O estalo seco do impacto atravessou o punho de Lyra. Um dos bastões escapou de seus dedos e caiu no chão com força.
— Argh…! — rosnou, a dor misturada à frustração.
— Serenidade, Lyra. — murmurou Aedena.
— Fácil falar… não é você quem tá sendo espancada!
Aedena parou. A voz perdeu qualquer traço de ternura.
— Acha mesmo que estou te espancando? Solte o bastão, Lyra.
Hesitou, mas obedeceu. O bastão tocou o chão, e esse foi o sinal.
Aedena explodiu.
— Defenda-se!
O ataque veio como uma tempestade furiosa: socos, cotovelos, joelhos, a lâmina dos pés. Cada parte de seu corpo era uma arma. Lyra tentou esquivar, tentou bloquear, mas para cada golpe defendido, outros três atravessavam sua guarda. Eram os primeiros golpes que Aedena não segurava sua força verdadeira.
O ar saiu dos pulmões de Lyra com o primeiro soco no estômago.
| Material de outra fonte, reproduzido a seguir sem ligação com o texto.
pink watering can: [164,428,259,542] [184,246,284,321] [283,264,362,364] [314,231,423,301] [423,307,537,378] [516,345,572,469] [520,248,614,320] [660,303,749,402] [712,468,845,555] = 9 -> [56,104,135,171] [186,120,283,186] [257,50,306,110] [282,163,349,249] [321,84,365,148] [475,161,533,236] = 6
O segundo golpe, uma joelhada no fígado, trouxe uma dor aguda, paralisante. O terceiro, um calcanhar nas costelas, quebrou ossos com o som nítido de galhos partindo. Vieram mais: uma chuva de golpes secos, rápidos, implacáveis.
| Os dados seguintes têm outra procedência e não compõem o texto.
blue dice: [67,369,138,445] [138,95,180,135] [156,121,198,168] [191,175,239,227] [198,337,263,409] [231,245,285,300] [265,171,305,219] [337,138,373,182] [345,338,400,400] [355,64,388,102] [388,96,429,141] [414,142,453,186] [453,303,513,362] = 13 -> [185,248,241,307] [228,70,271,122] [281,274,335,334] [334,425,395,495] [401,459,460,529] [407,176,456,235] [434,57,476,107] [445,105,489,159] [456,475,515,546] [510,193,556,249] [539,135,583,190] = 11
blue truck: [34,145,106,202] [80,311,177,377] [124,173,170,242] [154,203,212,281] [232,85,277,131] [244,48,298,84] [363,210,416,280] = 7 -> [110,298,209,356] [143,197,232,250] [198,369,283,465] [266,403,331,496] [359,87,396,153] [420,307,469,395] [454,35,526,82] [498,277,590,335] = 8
Lyra caiu. O sangue borbulhou na boca, escorreu pelo queixo. Tentava respirar, mas cada inspiração era um incêndio dentro dela.
Aedena se agachou ao seu lado. Trouxe o rosto para perto, sem emoção, sem ternura, sem raiva.
— Isso, Lyra. Isso é espancar alguém.
O olhar de Lyra tremia, perdido. Aedena continuou:
— Você já viveu bastante para alguém da sua idade. Mais do que a maioria. Mas ainda não entendeu o que sustenta este mundo.
O sangue formava uma poça vermelha sob a boca da aprendiz. Ela só conseguia gemer.
— O mundo é simples. — disse Aedena, cada palavra como um corte. — Poder. É disso que tudo é feito. Violência. Sexo. Dinheiro. São só ferramentas diferentes. Molas que movem a existência.
A mão da professora apalpou bruscamente os seios de Lyra, invadindo seu corpo, sua intimidade. Não havia desejo em seus olhos, apenas frieza.
— Está vendo? Você está à minha mercê. Os homens inventam leis, regras, mas é só isso que importa: poder. Quem tem, manda. Quem não tem, obedece.
Lyra fechou os olhos. Sentiu as mãos de Aedena novamente sobre ela. Mas desta vez, o toque trazia calor. A energia psíquica fluía em seu corpo, costurando rupturas, estancando hemorragias, alinhando ossos quebrados. A cura não apagava a dor, apenas garantia que ela sobreviveria para aprender sua lição.
Quando conseguiu se mover, levantou-se devagar, as pernas trêmulas. Fitou o rosto da mestra: os olhos de Aedena estavam marejados, mas a voz era firme.
— Não pense que gostei do que fiz. — disse. — Está dispensada por hoje.
Lyra, mancando, caminhou até a porta. Antes de sair, murmurou:
— Me desculpe, mestra. Eu vejo agora… e eu a desculpo também.
As palavras pesaram no ar. Então saiu, levando consigo a dor e a lição.